Börsen-Bericht

Dax fällt und fällt – Deutsche Bank verliert kräftig

Unruhe an der Börse: Anleger fürchten wegen Schuldendrama Kollaps des Finanzsystems. Am stärksten betroffen: die Aktien der Deutschen Bank.

Wer derzeit am Aktienmarkt aktiv ist, braucht Nerven wie Drahtseile. Zu den Sorgen um einen Staatsbankrott Griechenlands gesellten sich am Dienstag auch Befürchtungen, der europäische Finanzsektor könnte infolge der Schuldenkrise auf einen Kollaps zusteuern.

Der Dax notierte zeitweise 3,7 Prozent schwächer bei 5178 Punkten, der europäische Stoxx50E gab um 3,4 Prozent nach. Auch der Euro musste Federn lassen und notierte mit bis zu 1,3144 Dollar auf dem niedrigsten Stand seit neun Monaten.

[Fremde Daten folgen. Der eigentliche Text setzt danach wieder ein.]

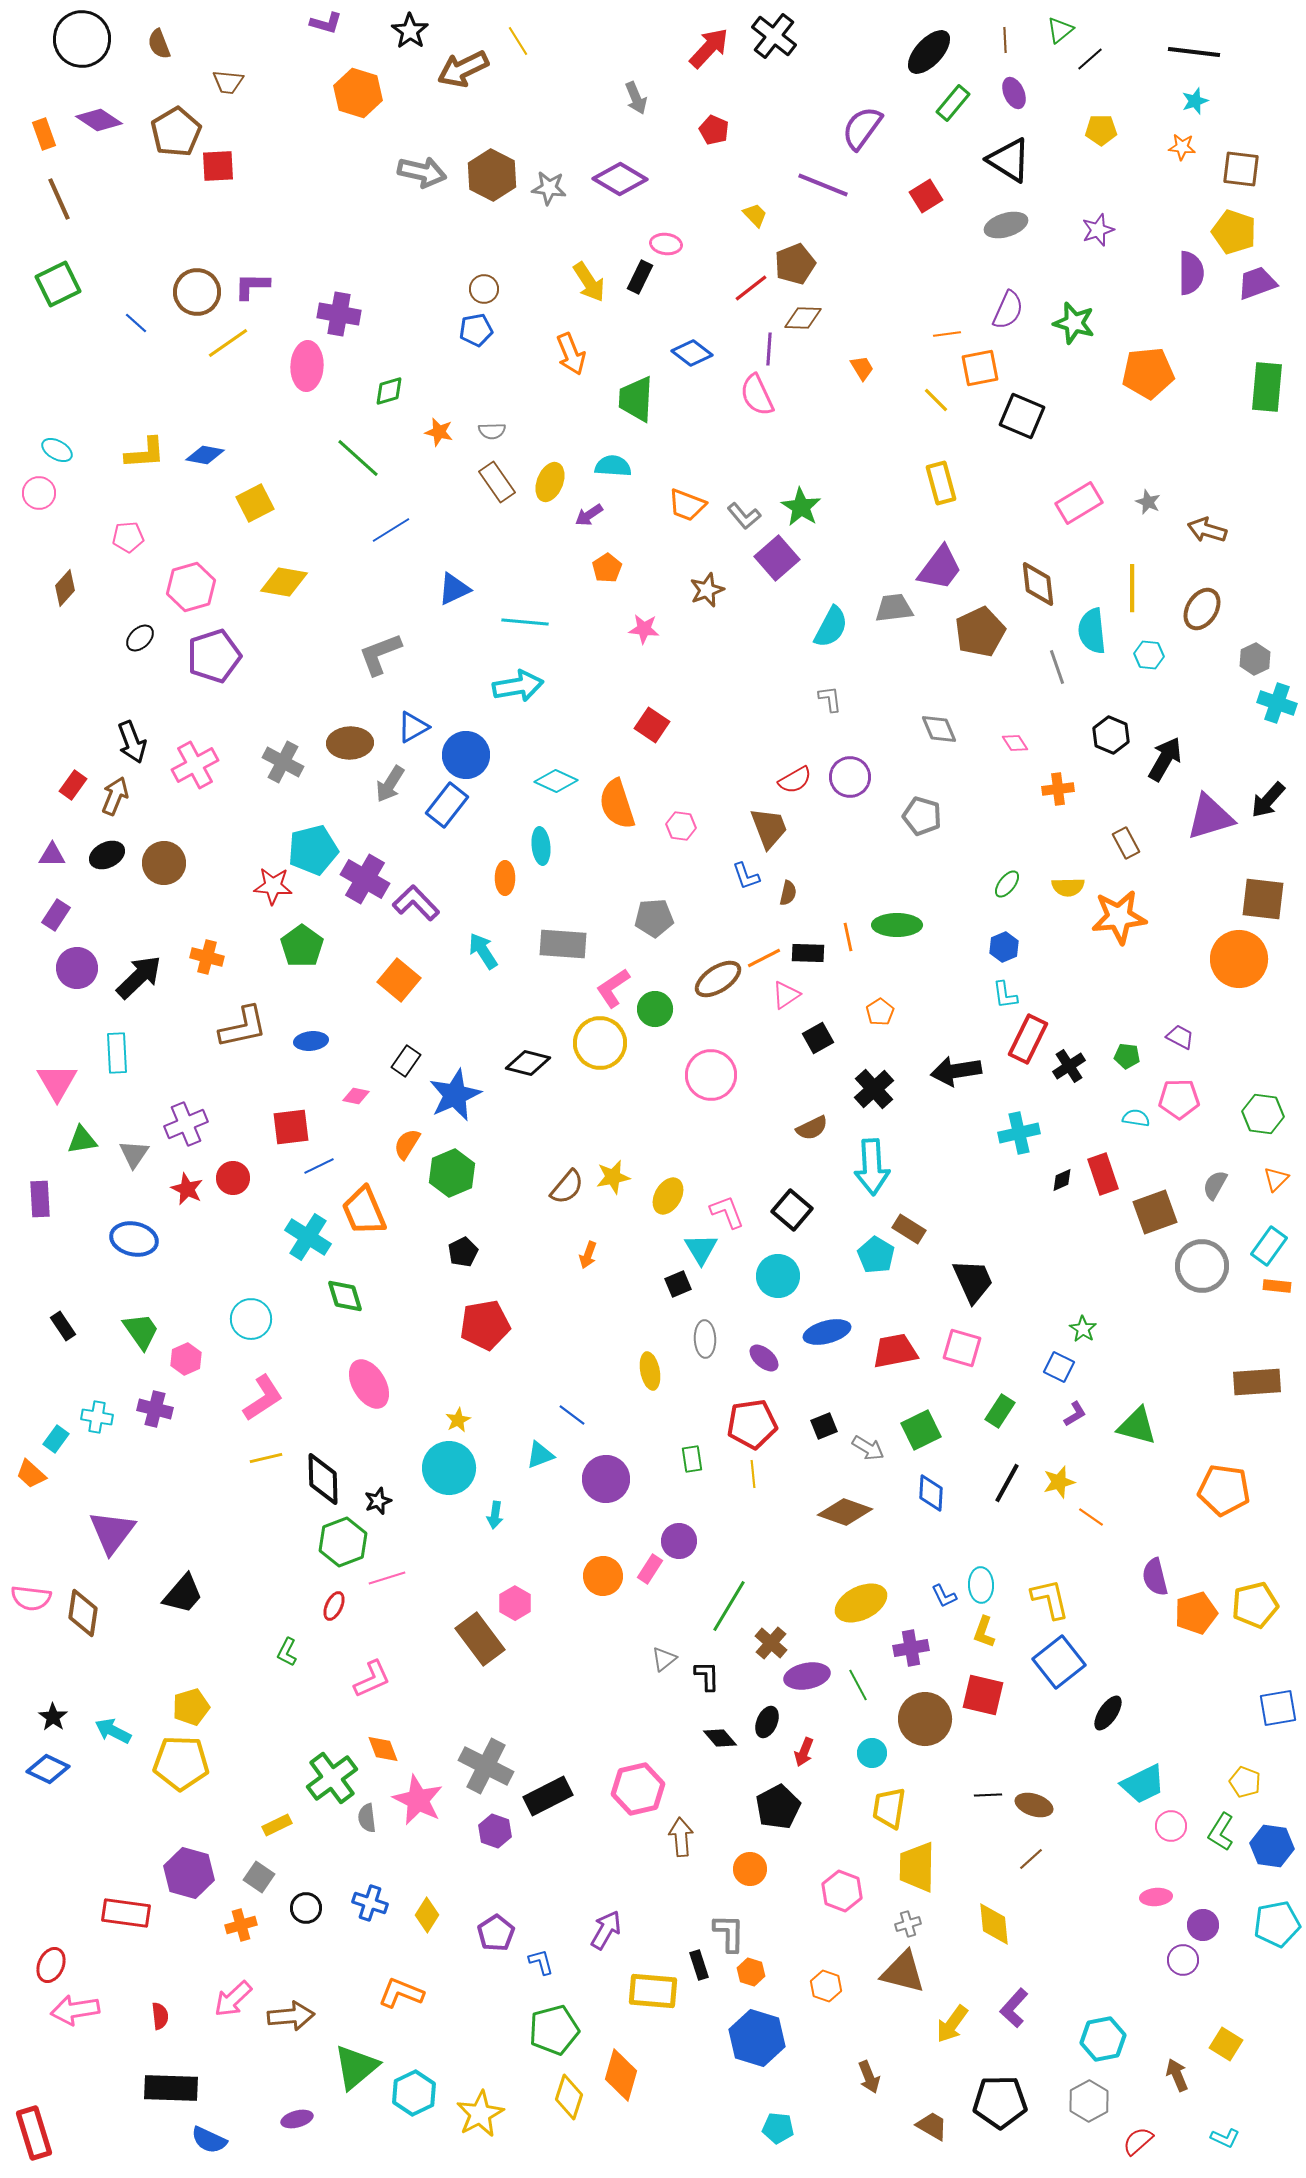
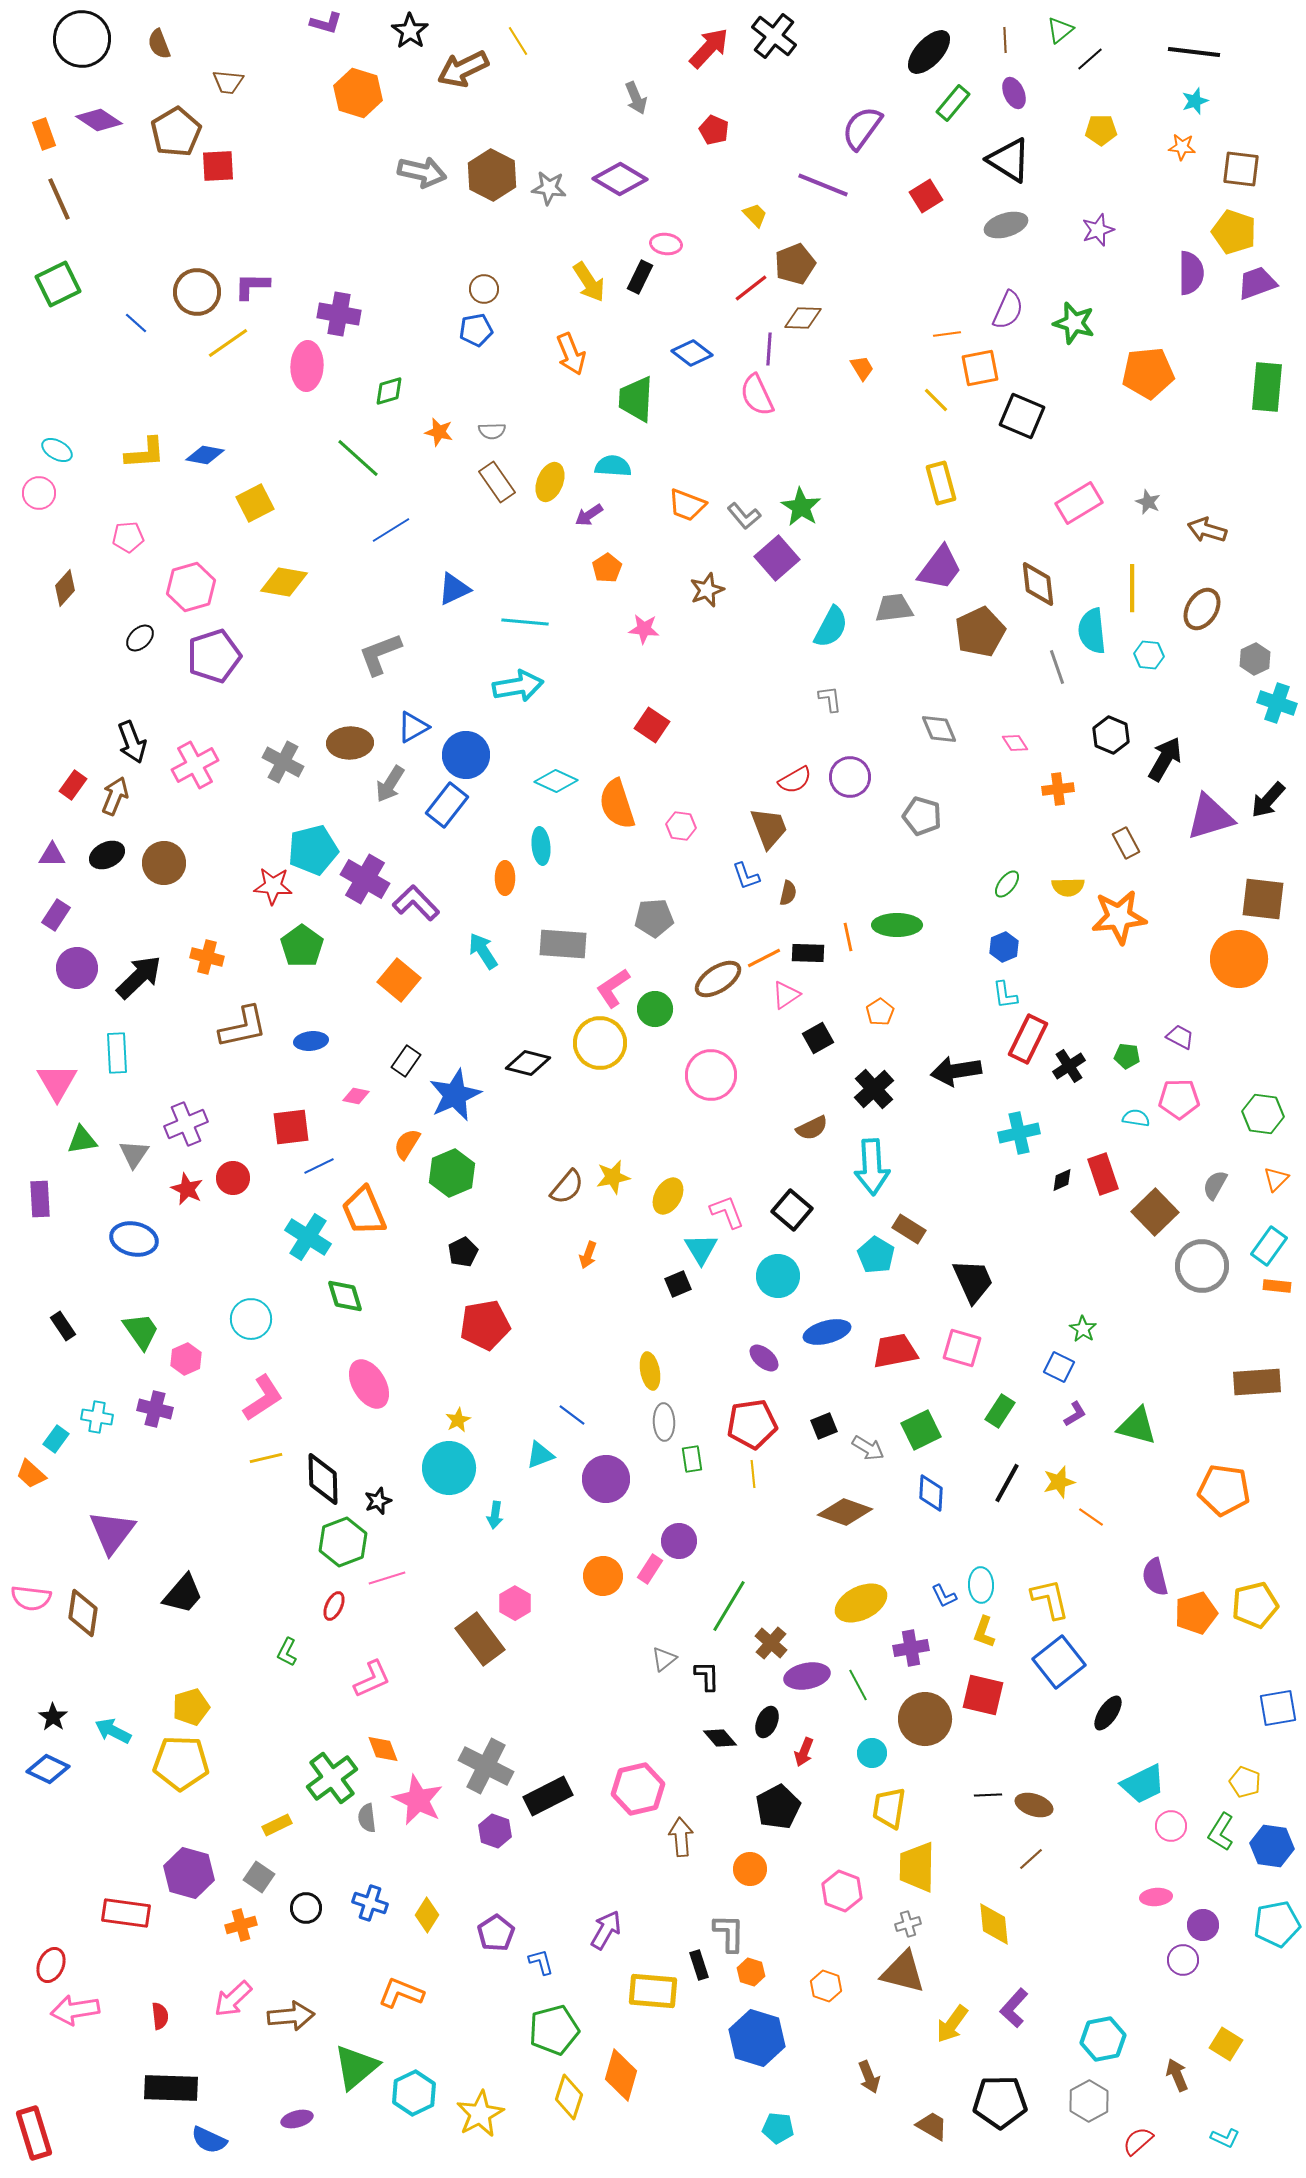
brown square at (1155, 1212): rotated 24 degrees counterclockwise
gray ellipse at (705, 1339): moved 41 px left, 83 px down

Geschürt wurden die Ängste vor allem durch das belgisch-französische Bankinstitut Dexia , das wegen seines starken Griechenland-Engagements in die Bredouille geraten ist und laut einem Medienbericht nun vor der Aufspaltung steht.

„Das Schicksal und der Kursabsturz von Dexia sind für viele Anleger ein schlechtes Omen – sie fürchten, dass es einigen europäischen Finanzinstituten ähnlich gehen könnte“, sagte ein Händler. Die Aktie fiel um mehr als 37 Prozent, der europäische Bankenindex notierte bis zu 4,5 Prozent schwächer.

Am deutschen Aktienmarkt litten die Finanzwerte ebenfalls - die Papiere der Deutsche Bank rutschten allerdings besonders deutlich ab, weil die Bank das für 2011 angepeilte Gewinnziel von zehn Milliarden Euro gekippt hat.

Die Absicherung eines zehn Millionen Euro schweren Kredits an das größte deutsche Kreditinstitut per Credit Default Swap (CDS) verteuerte sich am Dienstag um 21.000 auf 212.000 Euro, teilte der Datenanbieter Markit mit.

Allerdings hätten zuvor bereits etliche Investoren bezweifelt, dass die Deutsche Bank ihr ehrgeiziges Ziel eines Gewinns von zehn Milliarden Euro erreichen werde, sagte ein Börsianer. „Jetzt ist die Katze aus dem Sack und die Anleger wissen was Sache ist, das dürfte tendenziell wieder mehr Ruhe in die Aktie bringen.“

Angst vor einer neuen Finanzkrise

„Die Politiker müssen jetzt hinter den Banken stehen und das System am Leben halten. Andernfalls droht uns eine neue Finanzkrise“, sagte Justin Urquhart Stewart, Analyst bei Seven Investment Management. In den vergangenen Wochen war verstärkt darüber spekuliert worden, dass Dexia – einer der größten ausländischen Besitzer griechischer Staatsanleihen - aufgespalten werden könnte oder erneut vor dem Zusammenbruch gerettet werden muss.

Der weltweit größte Kommunalkreditfinanzierer war in der Finanzkrise 2008 nach einem Verlust von 3,3 Milliarden Euro von Frankreich, Belgien und Luxemburg vor der Pleite gerettet worden. Am Dienstag kündigten Frankreich und Belgien an, die Finanzierung des angeschlagenen Instituts sicherzustellen.

Für zusätzliche Unruhe sorgte, dass es bei der Auszahlung der nächsten Hilfstranche aus dem Rettungspaket an Griechenland zu Verzögerungen kommt . Da der Bericht der Troika von EU, EZB und IWF nicht früher vorliege, könne eine Entscheidung nicht wie bisher gedacht schon Mitte Oktober fallen, erklärte Eurogruppen-Chef Jean-Claude Juncker in der Nacht zum Dienstag. Er zeigte sich jedoch zuversichtlich, dass es zur Auszahlung kommt.

„Der Markt ist extrem verunsichert,“ sagte Jane Foley, Analystin bei der Rabobank. Die Anleger fürchteten vor allem die Ansteckungsgefahren, die eine Pleite Griechenlands für andere europäische Staaten mit sich bringen könnte.

Viele Investoren suchten angesichts der großen Nervosität ihr Heil in Gold . Der Preis des Edelmetalls verteuerte sich um 0,9 Prozent auf 1670 Dollar je Feinunze. „Gold kann derzeit wieder von seinem Ruf als sicherer Hafen in Krisenzeiten profitieren“, sagte Commerzbank-Analyst Eugen Weinberg.